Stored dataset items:
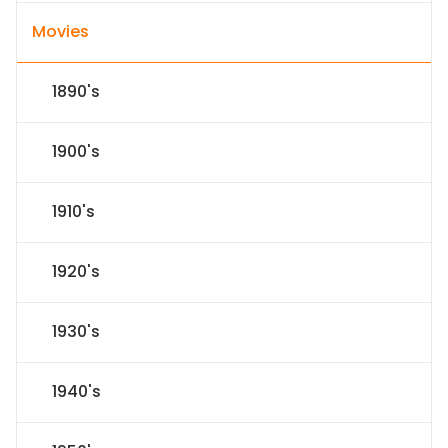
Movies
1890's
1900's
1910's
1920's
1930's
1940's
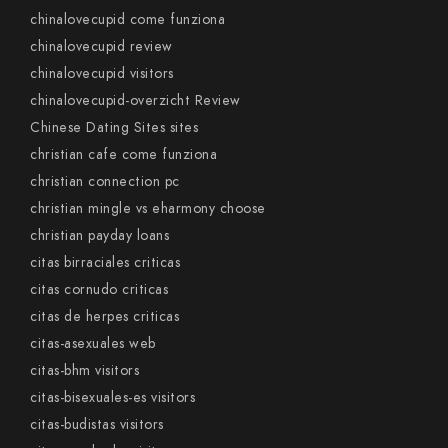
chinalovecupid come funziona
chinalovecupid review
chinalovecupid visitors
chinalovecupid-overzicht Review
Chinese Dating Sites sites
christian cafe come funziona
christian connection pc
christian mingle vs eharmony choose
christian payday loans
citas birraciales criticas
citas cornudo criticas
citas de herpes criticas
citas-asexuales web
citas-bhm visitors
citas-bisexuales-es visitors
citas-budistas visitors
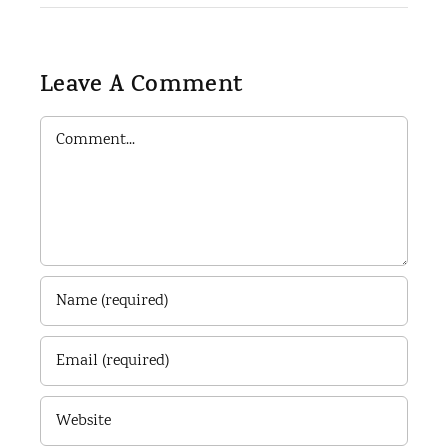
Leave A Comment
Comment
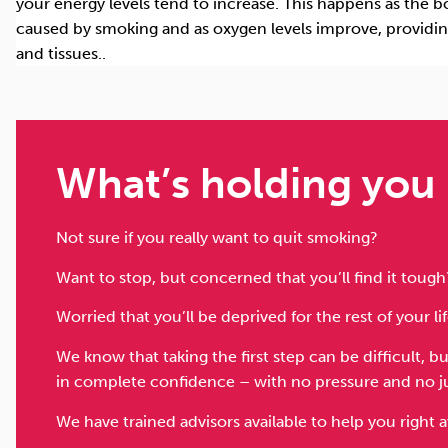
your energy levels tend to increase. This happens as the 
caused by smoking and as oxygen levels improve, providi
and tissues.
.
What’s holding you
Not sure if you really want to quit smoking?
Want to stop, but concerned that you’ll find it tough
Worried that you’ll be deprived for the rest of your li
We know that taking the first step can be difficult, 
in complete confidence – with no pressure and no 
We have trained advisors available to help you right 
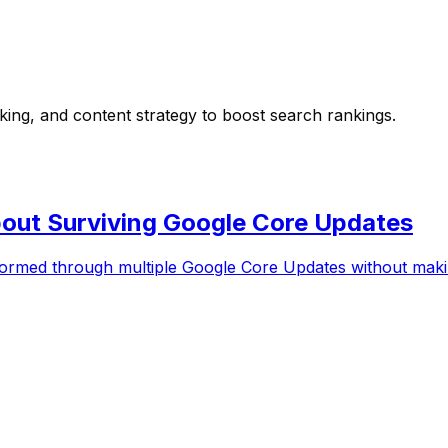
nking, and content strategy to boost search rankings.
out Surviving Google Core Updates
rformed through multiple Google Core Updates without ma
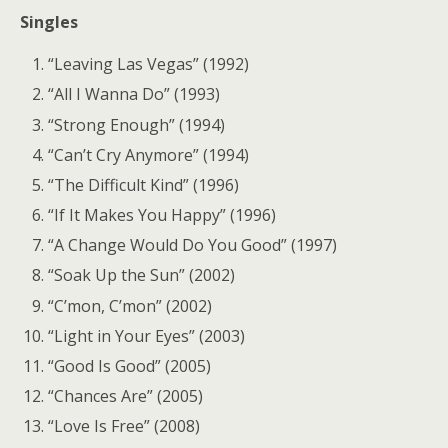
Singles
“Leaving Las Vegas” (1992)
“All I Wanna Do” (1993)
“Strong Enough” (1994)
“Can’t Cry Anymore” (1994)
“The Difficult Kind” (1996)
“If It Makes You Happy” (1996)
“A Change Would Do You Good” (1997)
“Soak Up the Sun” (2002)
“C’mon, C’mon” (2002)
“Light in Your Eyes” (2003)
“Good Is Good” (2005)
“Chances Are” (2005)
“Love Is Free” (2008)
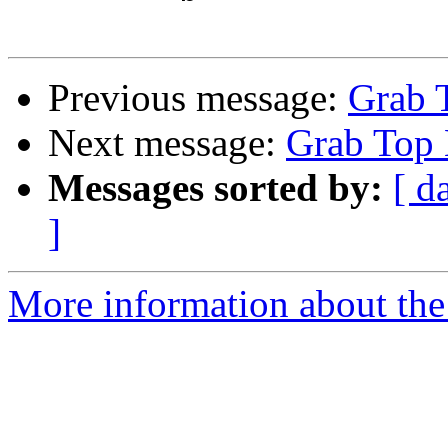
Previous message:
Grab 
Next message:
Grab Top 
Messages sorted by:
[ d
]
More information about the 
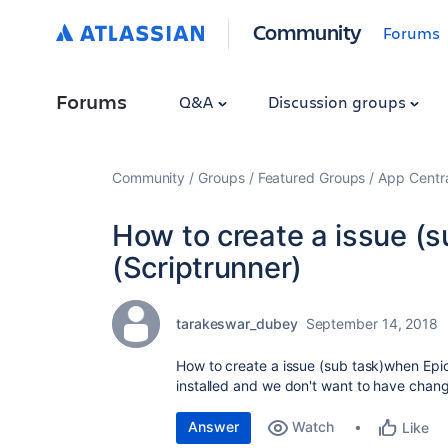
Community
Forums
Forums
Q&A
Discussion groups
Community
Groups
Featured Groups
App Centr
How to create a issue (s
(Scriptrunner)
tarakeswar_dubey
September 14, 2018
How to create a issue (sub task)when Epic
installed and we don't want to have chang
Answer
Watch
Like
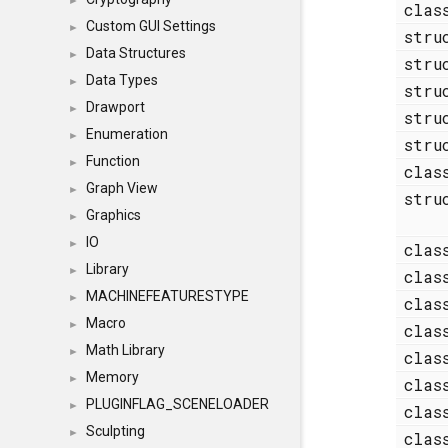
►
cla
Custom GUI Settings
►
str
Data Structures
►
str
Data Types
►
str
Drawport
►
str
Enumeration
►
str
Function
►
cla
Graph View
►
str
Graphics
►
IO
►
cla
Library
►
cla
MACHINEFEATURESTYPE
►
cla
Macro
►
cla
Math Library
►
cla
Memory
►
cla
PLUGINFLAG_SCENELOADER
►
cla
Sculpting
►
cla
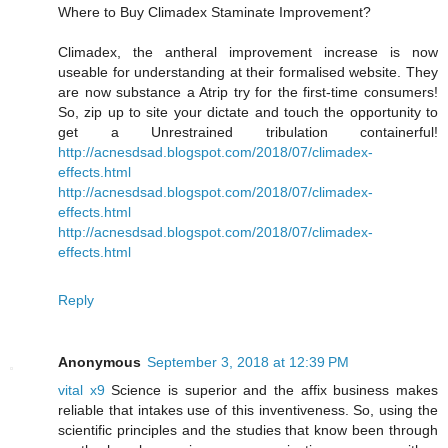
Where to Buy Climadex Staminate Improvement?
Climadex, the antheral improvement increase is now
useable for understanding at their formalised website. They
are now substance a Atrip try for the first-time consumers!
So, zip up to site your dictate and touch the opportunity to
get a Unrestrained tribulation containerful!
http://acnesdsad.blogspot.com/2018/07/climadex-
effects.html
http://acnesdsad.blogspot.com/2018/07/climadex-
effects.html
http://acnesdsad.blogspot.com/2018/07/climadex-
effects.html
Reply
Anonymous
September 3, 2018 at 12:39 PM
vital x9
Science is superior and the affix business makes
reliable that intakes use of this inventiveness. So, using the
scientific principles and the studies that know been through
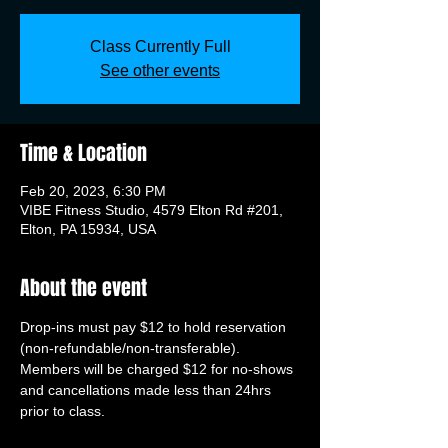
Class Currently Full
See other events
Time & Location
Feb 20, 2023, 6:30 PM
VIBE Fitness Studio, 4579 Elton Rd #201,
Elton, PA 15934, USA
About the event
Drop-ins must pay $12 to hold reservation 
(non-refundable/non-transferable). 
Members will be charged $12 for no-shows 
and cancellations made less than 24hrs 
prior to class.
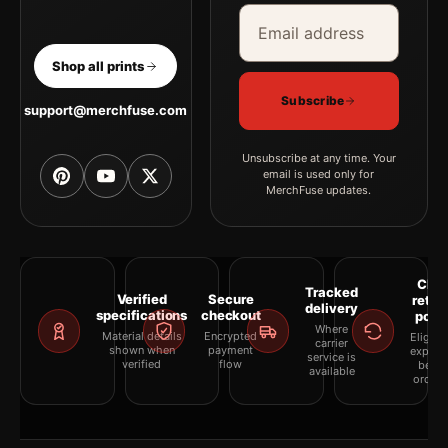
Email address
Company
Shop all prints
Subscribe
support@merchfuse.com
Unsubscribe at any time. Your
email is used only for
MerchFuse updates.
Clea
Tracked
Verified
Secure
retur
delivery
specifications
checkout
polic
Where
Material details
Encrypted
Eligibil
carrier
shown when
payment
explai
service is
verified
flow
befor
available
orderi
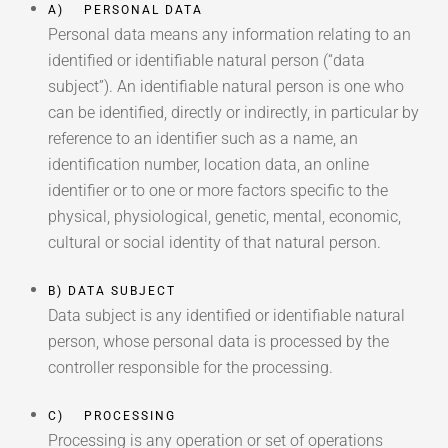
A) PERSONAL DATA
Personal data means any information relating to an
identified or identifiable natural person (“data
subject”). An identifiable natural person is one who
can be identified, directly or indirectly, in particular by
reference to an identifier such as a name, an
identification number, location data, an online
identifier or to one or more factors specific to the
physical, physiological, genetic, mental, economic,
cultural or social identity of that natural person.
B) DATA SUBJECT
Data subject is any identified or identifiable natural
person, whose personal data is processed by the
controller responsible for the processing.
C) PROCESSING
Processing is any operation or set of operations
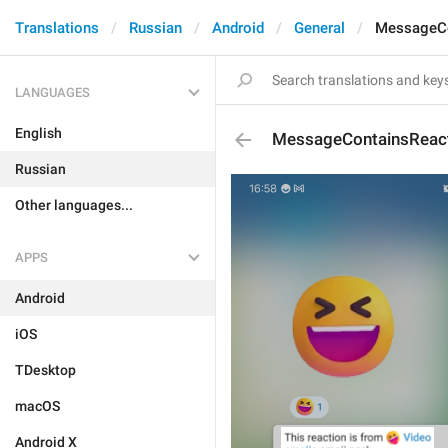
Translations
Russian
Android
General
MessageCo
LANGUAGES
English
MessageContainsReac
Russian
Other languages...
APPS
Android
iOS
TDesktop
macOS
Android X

WHAT TO PRODUCE:
Copy the text from all of the material above word for word, keeping every line in its original order. Leave the pictures out of your copy.

EXERCISE RESULT:
Movies
1890's
1900's
1910's
1920's
1930's
1940's
chinalovecupid come funziona
chinalovecupid review
chinalovecupid visitors
chinalovecupid-overzicht Review
Chinese Dating Sites sites
christian cafe come funziona
christian connection pc
christian mingle vs eharmony choose
christian payday loans
citas birraciales criticas
citas cornudo criticas
citas de herpes criticas
citas-asexuales web
citas-bhm visitors
citas-bisexuales-es visitors
citas-budistas visitors
Leave A Comment
Comment
your energy levels tend to increase. This happens as the 
caused by smoking and as oxygen levels improve, providi
and tissues.
.
What’s holding you
Not sure if you really want to quit smoking?
Want to stop, but concerned that you’ll find it tough
Worried that you’ll be deprived for the rest of your li
We know that taking the first step can be difficult, 
in complete confidence – with no pressure and no 
We have trained advisors available to help you right 
nking, and content strategy to boost search rankings.
out Surviving Google Core Updates
rformed through multiple Google Core Updates without ma
Singles
“Leaving Las Vegas” (1992)
“All I Wanna Do” (1993)
“Strong Enough” (1994)
“Can’t Cry Anymore” (1994)
“The Difficult Kind” (1996)
“If It Makes You Happy” (1996)
“A Change Would Do You Good” (1997)
“Soak Up the Sun” (2002)
“C’mon, C’mon” (2002)
“Light in Your Eyes” (2003)
“Good Is Good” (2005)
“Chances Are” (2005)
“Love Is Free” (2008)
Previous message:
Grab 
Next message:
Grab Top 
Messages sorted by:
[ d
]
More information about the 
Community
Forums
Forums
Q&A
Discussion groups
Community
Groups
Featured Groups
App Centr
How to create a issue (s
(Scriptrunner)
tarakeswar_dubey
September 14, 2018
How to create a issue (sub task)when Epic
installed and we don't want to have chang
Answer
Watch
Like
►
cla
Custom GUI Settings
►
str
Data Structures
►
str
Data Types
►
str
Drawport
►
str
Enumeration
►
str
Function
►
cla
Graph View
►
str
Graphics
►
IO
►
cla
Library
►
cla
MACHINEFEATURESTYPE
►
cla
Macro
►
cla
Math Library
►
cla
Memory
►
cla
PLUGINFLAG_SCENELOADER
►
cla
Sculpting
►
cla
Where to Buy Climadex Staminate Improvement?
Climadex, the antheral improvement increase is now
useable for understanding at their formalised website. They
are now substance a Atrip try for the first-time consumers!
So, zip up to site your dictate and touch the opportunity to
get a Unrestrained tribulation containerful!
http://acnesdsad.blogspot.com/2018/07/climadex-
effects.html
http://acnesdsad.blogspot.com/2018/07/climadex-
effects.html
http://acnesdsad.blogspot.com/2018/07/climadex-
effects.html
Reply
Anonymous
September 3, 2018 at 12:39 PM
vital x9
Science is superior and the affix business makes
reliable that intakes use of this inventiveness. So, using the
scientific principles and the studies that know been through
Class Currently Full
See other events
Time & Location
Feb 20, 2023, 6:30 PM
VIBE Fitness Studio, 4579 Elton Rd #201,
Elton, PA 15934, USA
About the event
Drop-ins must pay $12 to hold reservation 
(non-refundable/non-transferable). 
Members will be charged $12 for no-shows 
and cancellations made less than 24hrs 
prior to class.
Email address
Company
Shop all prints
Subscribe
support@merchfuse.com
Unsubscribe at any time. Your
email is used only for
MerchFuse updates.
Clea
Tracked
Verified
Secure
retur
delivery
specifications
checkout
polic
Where
Material details
Encrypted
Eligibil
carrier
shown when
payment
explai
service is
verified
flow
befor
available
orderi
A) PERSONAL DATA
Personal data means any information relating to an
identified or identifiable natural person (“data
subject”). An identifiable natural person is one who
can be identified, directly or indirectly, in particular by
reference to an identifier such as a name, an
identification number, location data, an online
identifier or to one or more factors specific to the
physical, physiological, genetic, mental, economic,
cultural or social identity of that natural person.
B) DATA SUBJECT
Data subject is any identified or identifiable natural
person, whose personal data is processed by the
controller responsible for the processing.
C) PROCESSING
Processing is any operation or set of operations
Translations
Russian
Android
General
MessageCo
LANGUAGES
English
MessageContainsReac
Russian
Other languages...
APPS
Android
iOS
TDesktop
macOS
Android X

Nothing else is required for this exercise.